§ **Your instructions**: Please write out the items below word for word, beginning with their first line and stopping after the line that contains "16: (243, 239)". Leave the pictures out of your copy.

§ **Records to process**:
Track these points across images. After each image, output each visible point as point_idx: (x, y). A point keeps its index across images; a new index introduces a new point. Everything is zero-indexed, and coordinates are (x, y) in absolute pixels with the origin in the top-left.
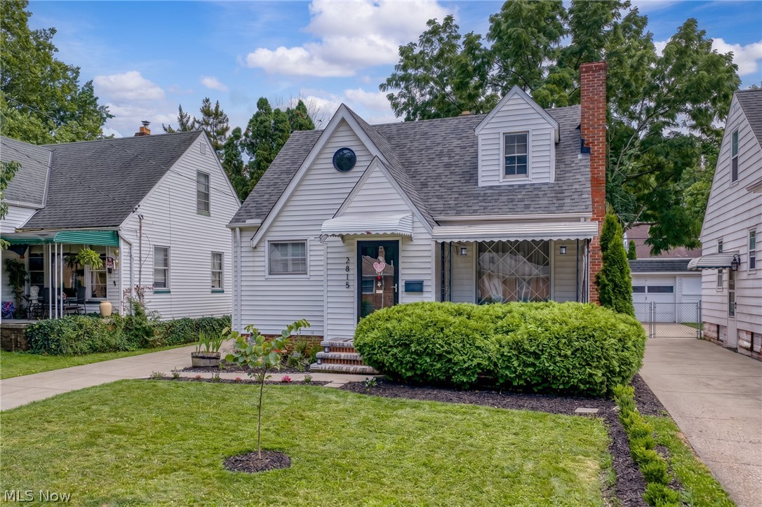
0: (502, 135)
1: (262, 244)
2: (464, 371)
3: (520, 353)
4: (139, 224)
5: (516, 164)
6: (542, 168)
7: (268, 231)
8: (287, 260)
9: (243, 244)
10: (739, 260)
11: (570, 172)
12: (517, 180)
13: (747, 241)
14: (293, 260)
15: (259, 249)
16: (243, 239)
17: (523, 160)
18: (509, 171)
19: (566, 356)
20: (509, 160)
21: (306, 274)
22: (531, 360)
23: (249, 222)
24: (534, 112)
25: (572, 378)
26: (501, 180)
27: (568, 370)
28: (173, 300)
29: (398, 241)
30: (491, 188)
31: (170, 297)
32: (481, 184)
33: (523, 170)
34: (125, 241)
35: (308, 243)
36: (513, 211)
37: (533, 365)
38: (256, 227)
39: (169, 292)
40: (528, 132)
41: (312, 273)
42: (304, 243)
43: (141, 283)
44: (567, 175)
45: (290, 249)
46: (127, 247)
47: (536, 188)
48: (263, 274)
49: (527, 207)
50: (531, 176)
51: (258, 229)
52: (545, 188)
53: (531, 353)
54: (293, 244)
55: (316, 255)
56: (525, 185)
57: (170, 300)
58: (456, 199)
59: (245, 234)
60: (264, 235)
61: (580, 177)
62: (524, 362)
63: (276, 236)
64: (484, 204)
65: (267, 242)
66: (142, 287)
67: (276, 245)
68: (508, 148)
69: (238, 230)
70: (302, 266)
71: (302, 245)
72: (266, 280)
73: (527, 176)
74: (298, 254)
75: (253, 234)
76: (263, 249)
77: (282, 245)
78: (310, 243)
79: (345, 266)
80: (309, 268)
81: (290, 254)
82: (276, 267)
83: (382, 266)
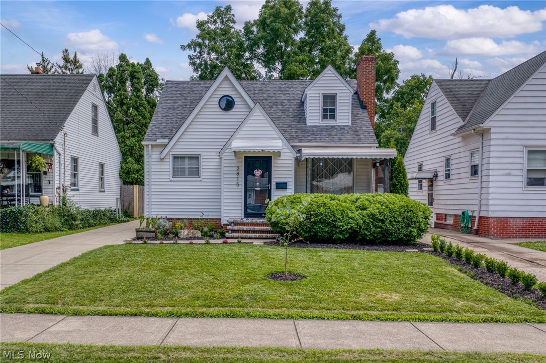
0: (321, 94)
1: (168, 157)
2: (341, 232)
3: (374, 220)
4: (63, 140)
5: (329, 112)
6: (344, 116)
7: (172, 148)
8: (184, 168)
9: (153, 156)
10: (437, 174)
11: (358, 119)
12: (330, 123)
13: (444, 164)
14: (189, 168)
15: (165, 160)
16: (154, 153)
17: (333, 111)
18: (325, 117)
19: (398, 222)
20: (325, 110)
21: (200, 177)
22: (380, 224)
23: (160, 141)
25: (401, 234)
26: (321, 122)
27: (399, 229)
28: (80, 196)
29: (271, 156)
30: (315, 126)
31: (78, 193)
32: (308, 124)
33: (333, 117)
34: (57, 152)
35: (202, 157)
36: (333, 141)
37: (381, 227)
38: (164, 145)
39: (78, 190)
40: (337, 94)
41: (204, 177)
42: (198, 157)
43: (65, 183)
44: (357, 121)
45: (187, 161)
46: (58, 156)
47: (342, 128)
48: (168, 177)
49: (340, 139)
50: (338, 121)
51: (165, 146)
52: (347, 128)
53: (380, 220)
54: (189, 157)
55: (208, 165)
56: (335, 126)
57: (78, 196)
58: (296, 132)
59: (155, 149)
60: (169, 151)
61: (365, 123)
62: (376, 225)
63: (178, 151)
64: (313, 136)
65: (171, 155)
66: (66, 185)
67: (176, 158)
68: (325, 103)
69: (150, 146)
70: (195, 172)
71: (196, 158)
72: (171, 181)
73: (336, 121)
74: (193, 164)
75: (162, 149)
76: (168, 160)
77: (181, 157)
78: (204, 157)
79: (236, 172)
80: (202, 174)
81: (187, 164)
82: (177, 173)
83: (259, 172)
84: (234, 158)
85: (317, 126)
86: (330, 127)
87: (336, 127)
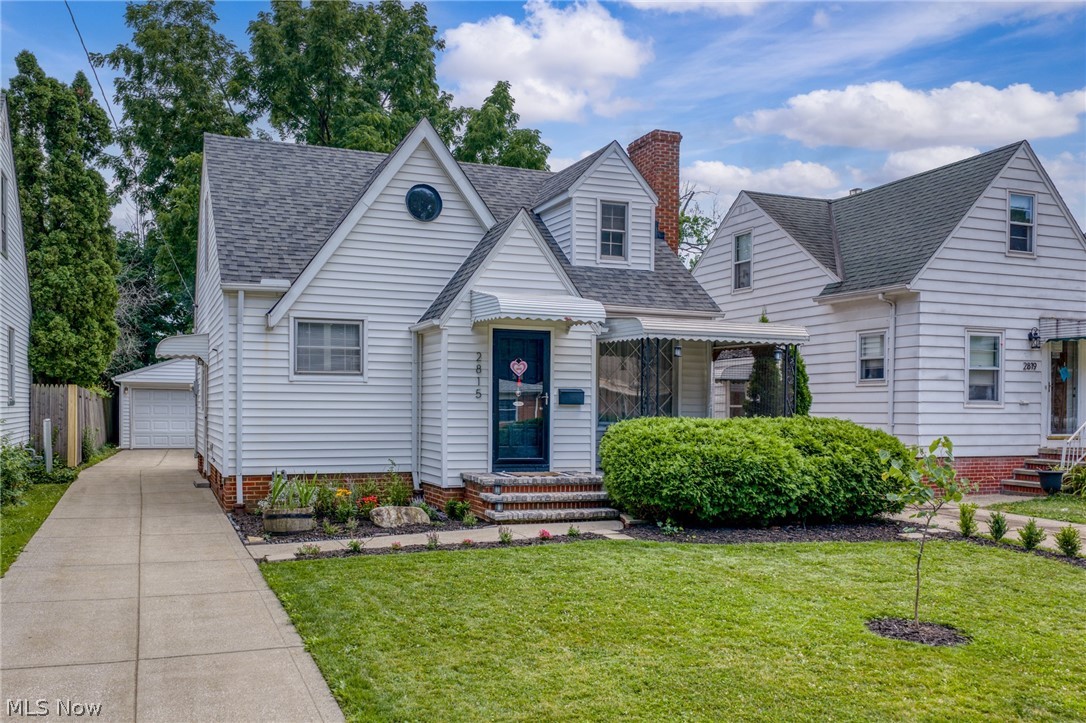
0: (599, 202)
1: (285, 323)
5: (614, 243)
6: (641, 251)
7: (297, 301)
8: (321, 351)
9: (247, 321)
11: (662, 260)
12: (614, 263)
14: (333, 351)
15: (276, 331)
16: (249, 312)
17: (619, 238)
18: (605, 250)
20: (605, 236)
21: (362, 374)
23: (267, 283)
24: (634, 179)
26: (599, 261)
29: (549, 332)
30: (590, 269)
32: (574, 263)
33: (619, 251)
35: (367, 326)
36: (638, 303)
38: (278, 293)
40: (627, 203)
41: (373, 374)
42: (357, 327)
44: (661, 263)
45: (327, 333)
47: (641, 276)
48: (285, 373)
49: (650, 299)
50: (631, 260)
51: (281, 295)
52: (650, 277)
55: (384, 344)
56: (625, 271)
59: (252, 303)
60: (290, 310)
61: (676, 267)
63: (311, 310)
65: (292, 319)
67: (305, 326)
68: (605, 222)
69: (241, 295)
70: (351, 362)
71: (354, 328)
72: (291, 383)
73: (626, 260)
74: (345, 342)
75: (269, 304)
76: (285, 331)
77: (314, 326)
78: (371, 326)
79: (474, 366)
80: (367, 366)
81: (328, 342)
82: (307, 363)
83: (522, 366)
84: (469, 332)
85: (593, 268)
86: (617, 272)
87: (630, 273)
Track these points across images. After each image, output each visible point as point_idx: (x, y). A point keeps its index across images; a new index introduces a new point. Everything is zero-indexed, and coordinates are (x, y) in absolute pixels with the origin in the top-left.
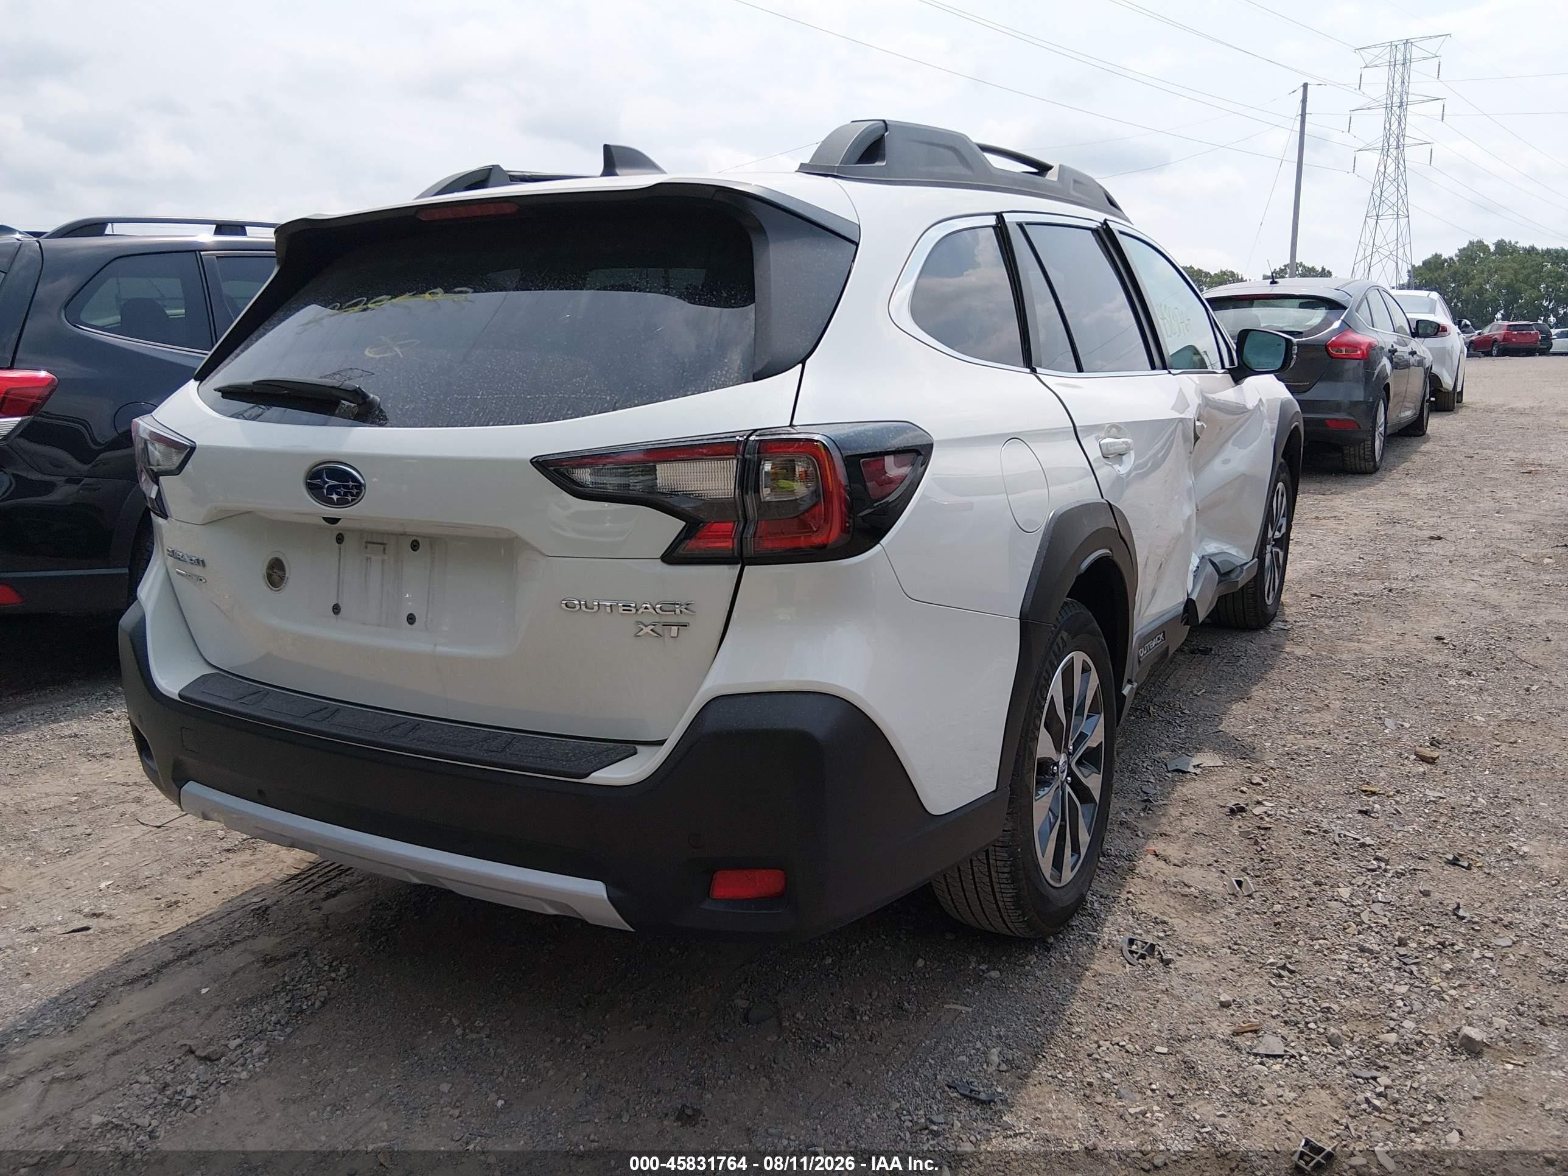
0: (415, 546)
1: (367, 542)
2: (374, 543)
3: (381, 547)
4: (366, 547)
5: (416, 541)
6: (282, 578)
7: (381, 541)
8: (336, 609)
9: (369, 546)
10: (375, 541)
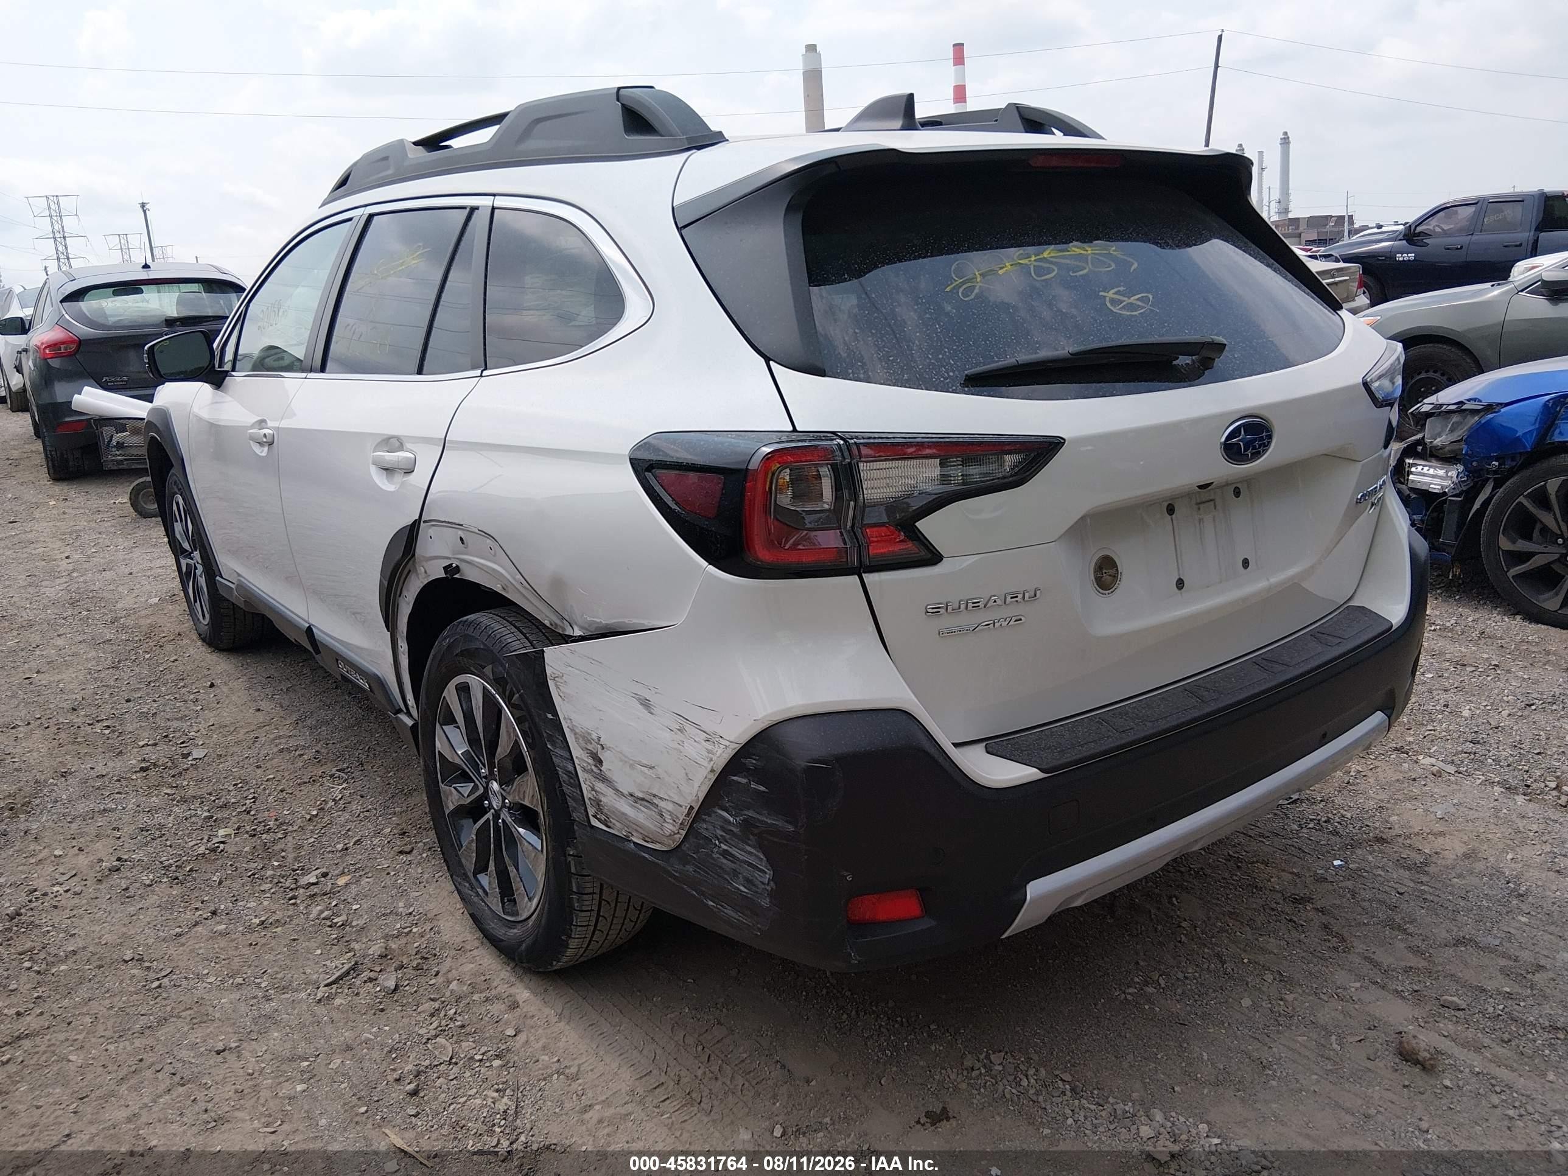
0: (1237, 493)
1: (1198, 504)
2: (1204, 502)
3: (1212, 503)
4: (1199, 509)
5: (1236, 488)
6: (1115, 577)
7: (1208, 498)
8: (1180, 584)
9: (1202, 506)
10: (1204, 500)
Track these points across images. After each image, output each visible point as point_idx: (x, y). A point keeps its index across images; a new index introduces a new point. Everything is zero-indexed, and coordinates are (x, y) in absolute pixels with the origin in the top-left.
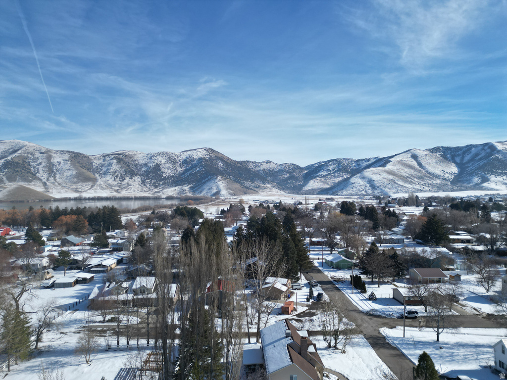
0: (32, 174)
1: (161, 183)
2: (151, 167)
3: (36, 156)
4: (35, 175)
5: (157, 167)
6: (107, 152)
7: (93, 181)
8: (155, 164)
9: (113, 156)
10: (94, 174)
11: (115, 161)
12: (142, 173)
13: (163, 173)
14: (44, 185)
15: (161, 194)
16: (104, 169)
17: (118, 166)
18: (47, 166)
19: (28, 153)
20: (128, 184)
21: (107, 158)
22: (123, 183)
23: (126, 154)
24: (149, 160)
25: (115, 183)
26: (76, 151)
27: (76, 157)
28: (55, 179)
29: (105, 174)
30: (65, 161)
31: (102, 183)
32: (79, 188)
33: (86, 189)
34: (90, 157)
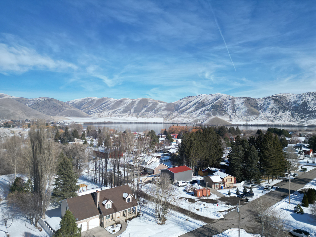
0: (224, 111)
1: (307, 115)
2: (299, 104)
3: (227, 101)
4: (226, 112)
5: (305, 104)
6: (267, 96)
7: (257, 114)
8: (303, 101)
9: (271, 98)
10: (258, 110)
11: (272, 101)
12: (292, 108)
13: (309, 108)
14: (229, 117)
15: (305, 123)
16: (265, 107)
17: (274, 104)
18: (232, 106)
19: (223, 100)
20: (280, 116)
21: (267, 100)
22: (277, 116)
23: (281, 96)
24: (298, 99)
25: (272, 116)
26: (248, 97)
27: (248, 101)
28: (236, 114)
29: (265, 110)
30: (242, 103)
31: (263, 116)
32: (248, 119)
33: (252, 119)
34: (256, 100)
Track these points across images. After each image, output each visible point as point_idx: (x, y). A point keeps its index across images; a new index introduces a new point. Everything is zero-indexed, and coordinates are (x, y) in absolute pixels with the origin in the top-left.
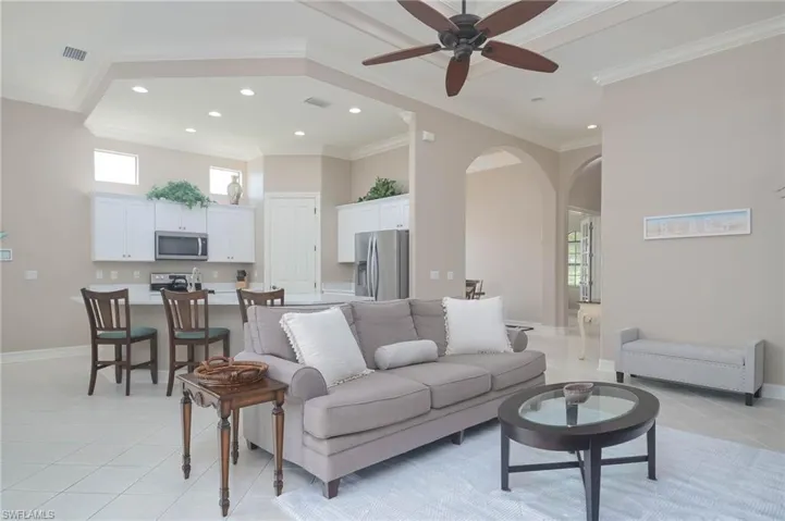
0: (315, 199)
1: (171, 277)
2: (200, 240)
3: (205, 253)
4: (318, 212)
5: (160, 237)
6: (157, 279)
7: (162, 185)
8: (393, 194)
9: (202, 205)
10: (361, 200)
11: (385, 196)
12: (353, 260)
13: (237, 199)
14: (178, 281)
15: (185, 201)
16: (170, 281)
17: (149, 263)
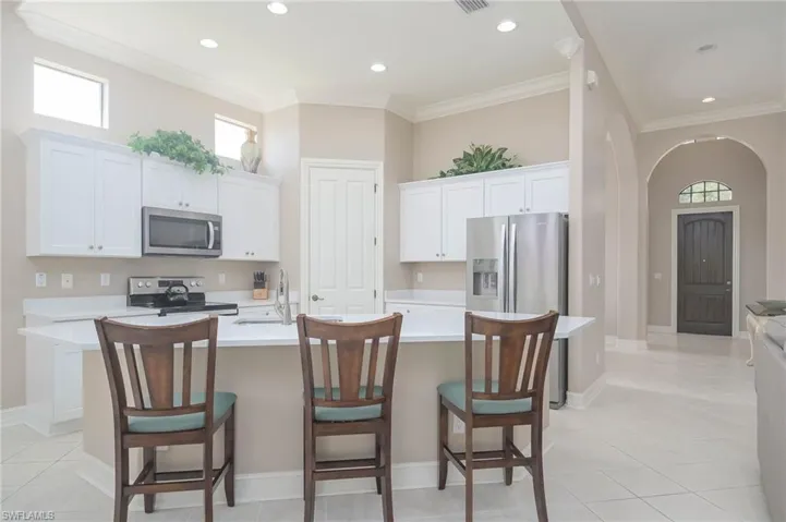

§ **Reply to the exercise**:
Track these points across images. After each image, output each visible point as point_idx: (x, y). A point keeps its index across images; a new index introduces a new point. Everything is zero-indexed, and coordinates are (x, y) in absolute pixels with the origin in the top-left.
0: (502, 135)
1: (262, 244)
2: (464, 371)
3: (520, 353)
4: (139, 224)
5: (516, 164)
6: (542, 168)
7: (268, 231)
8: (287, 260)
9: (243, 244)
10: (739, 260)
11: (570, 172)
12: (517, 180)
13: (747, 241)
14: (293, 260)
15: (259, 249)
16: (243, 239)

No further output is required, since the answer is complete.